200-50 = 150 Remaining.
150: 200: 45:x
⇒ \(\frac{150}{200}=\frac{45}{x}\)
150x = 200×45
x = \(\frac{9000}{150}\)
x = 60
∴ The food will go for Bodays for 150 people.
Question 12. If 8 men can do a piece of work in 12 days. Find in how many days amen can do the same work?
Solution:
In the mathematical language, the problem is.
For a particular work, if the number of persons increases, less time is required to finish the work.

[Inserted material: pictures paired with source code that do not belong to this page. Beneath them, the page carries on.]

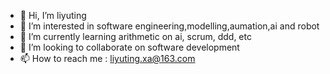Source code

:- 👋 Hi, I’m liyuting
- 👀 I’m interested in software engineering,modelling,aumation,ai and robot
- 🌱 I’m currently learning arithmetic on ai, scrum, ddd, etc
- 💞️ I’m looking to collaborate on software development
- 📫 How to reach me :  liyuting.xa@163.com

<!---
liyuting71/liyuting71 is a ✨ special ✨ repository because its `README.md` (this file) appears on your GitHub profile.
You can click the Preview link to take a look at your changes.
--->
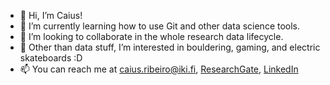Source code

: - 👋 Hi, I’m Caius!
- 🌱 I’m currently learning how to use Git and other data science tools.
- 💞️ I’m looking to collaborate in the whole research data lifecycle.
- 👀 Other than data stuff, I’m interested in bouldering, gaming, and electric skateboards :D
- 📫 You can reach me at caius.ribeiro@iki.fi, [ResearchGate](https://www.researchgate.net/profile/Caius-Ribeiro-Kumara), [LinkedIn](https://www.linkedin.com/in/caius-tomas-ribeiro-kumara-486b67a3/)

<!---
c-riku/c-riku is a ✨ special ✨ repository because its `README.md` (this file) appears on your GitHub profile.
You can click the Preview link to take a look at your changes.
--->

⇒ \(\frac{3}{9} \times 12\)
⇒ \(\frac{1}{3} \times 12\)
⇒ 1×4
⇒ 4
∴ In 4 days 9men can do the same work.
Class 7 Arithmetic Problems With Solutions
Question 13. The ratio of boys and girls in a school with 612 students is 5:4 which will be the new ratio of 12 new boys admitted.
Solution:
Total number of students = 612
The ratio of boys and girls is 5:4
5x+4x = 612
9x = 612
x = \(\frac{612}{9}\)
x = 68
∴ 5x = 5×68
5x = 340
4x = 4×68
4x = 272
with 12 new boys, the number of boys becomes.
340+12= 352
∴ The new ratio = \(\frac{352}{272}\)
The GCD OF 352 and 272 is 16.
So we divide both by 16.
⇒ \(\frac{352 \div 16}{272 \div 16}=\frac{22}{17}\)
∴ The new ratio of boys and girls is 22:17
Question 14. The Sum of the ages of A and B is 95 years. 5 years ago the ratio of their ages were 10:7. Find the ratio of their ages 5 years hence.
Solution:
Let’s denote the current ages of A and B as ‘A’ and ‘B’ respectively.
A+B = 95 ⇒ A = 95-B
Five years ago their ages were A-5, B-5
∴ \(\frac{A-5}{B-5}=10: 7\)
⇒ \(\frac{(95-B)-5}{B-5}=\frac{10}{7}\)
⇒ \(\frac{95-B-5}{B-5}=\frac{10}{7}\)
⇒ \(\frac{90-B}{B-5}=\frac{10}{7}\)
7×90-7×B = 10B-50
630-7B = 10B-50
630+50 = 10B+7B
680 = 17B
⇒ \(\frac{680}{17}\)
B = 40
5 years Hence the ages will be A+ 5 = 55+5=60,
B+5= 40 +5=45
The ratio of their ages:
⇒ \(\frac{A+5}{B+5}=\frac{60}{45}=\frac{4}{3}\)
The ratio of the ages 5year Hence will be 4:3
Class 7 Arithmetic Problems With Solutions
Question 15. There are 5 litres of Syrup in 15 litres of a Soft drink Find how much syrup will be required to make 21 litres of soft drink.
Solution:
Given:
Syrup Soft drink.
5 → 15
? ← 21
⇒ \(\frac{21}{15} \times 5\)
⇒ 7 litres
∴ 7 litres of Syrup is required to make 21 litres of Soft drink.